In the HaskellWiki https://wiki.haskell.org/Performance/Laziness they introduce the merge-sort function as non-lazy
merge_sort [] = []
merge_sort [x] = [x]
merge_sort lst = let (e,o) = cleave lst
in merge (merge_sort e) (merge_sort o) where
merge :: (Ord a) => [a] -> [a] -> [a]
merge xs [] = xs
merge [] ys = ys
merge xs@(x:t) ys@(y:u)
| x <= y = x : merge t ys
| otherwise = y : merge xs u
since you first have to recursively cleave the list
cleave = cleave' ([],[]) where
cleave' (eacc,oacc) [] = (eacc,oacc)
cleave' (eacc,oacc) [x] = (x:eacc,oacc)
cleave' (eacc,oacc) (x:x':xs) = cleave' (x:eacc,x':oacc) xs
and then, going up the reduction layers, merge these. So a merge-sort runs in n(log n) time. But the composition
min xs = head . merge_sort $ xs
supposedly runs in linear time. I can't see why, as you still have to cleave every sublist until you arrive at the singleton/empty lists and then merge these to guarantee the first element of the returned list is the smallest of all. What am I missing?

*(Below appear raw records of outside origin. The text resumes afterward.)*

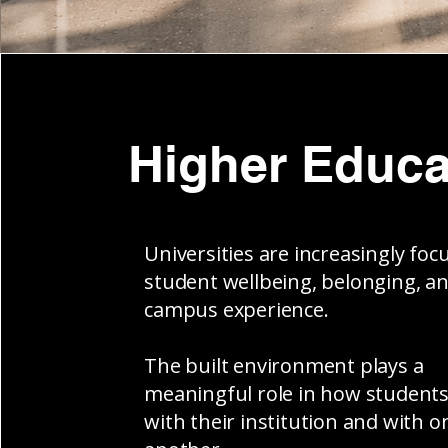
Higher Educa
Universities are increasingly foc
student wellbeing, belonging, a
campus experience.
The built environment plays a
meaningful role in how student
with their institution and with o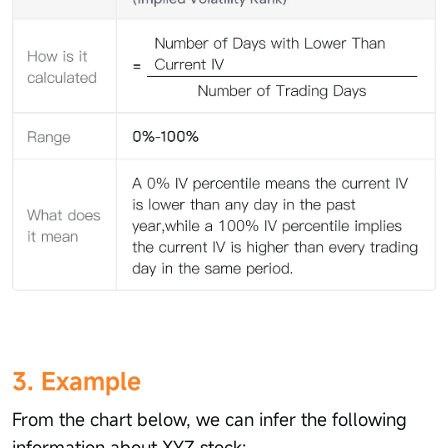
3. Example
From the chart below, we can infer the following
information about XYZ stock:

But lazyness still comes into play with the definitions like min xs = head . merge_sort $ xs. In finding the minimal element this way only the necessary amount of comparisons between elements will be performed (O(n) a.o.t. O(nlogn) comparisons needed to fully sort the whole list).
You are right, it will have a time complexity of O(n log(n)), however if you read the above paragraph carefully you will see, that it is talking about the amount of comparisons. Only O(n) comparisions will be performed, because every merge application only has to produce one element, so it only has to compare the first two elements of its arguments. So you get n/2 comparisons at the leaves of the recursion plus n/4 one level up, then n/4,... all the way up to the top-level of the recursion. If you work it out you get n-1 comparisons.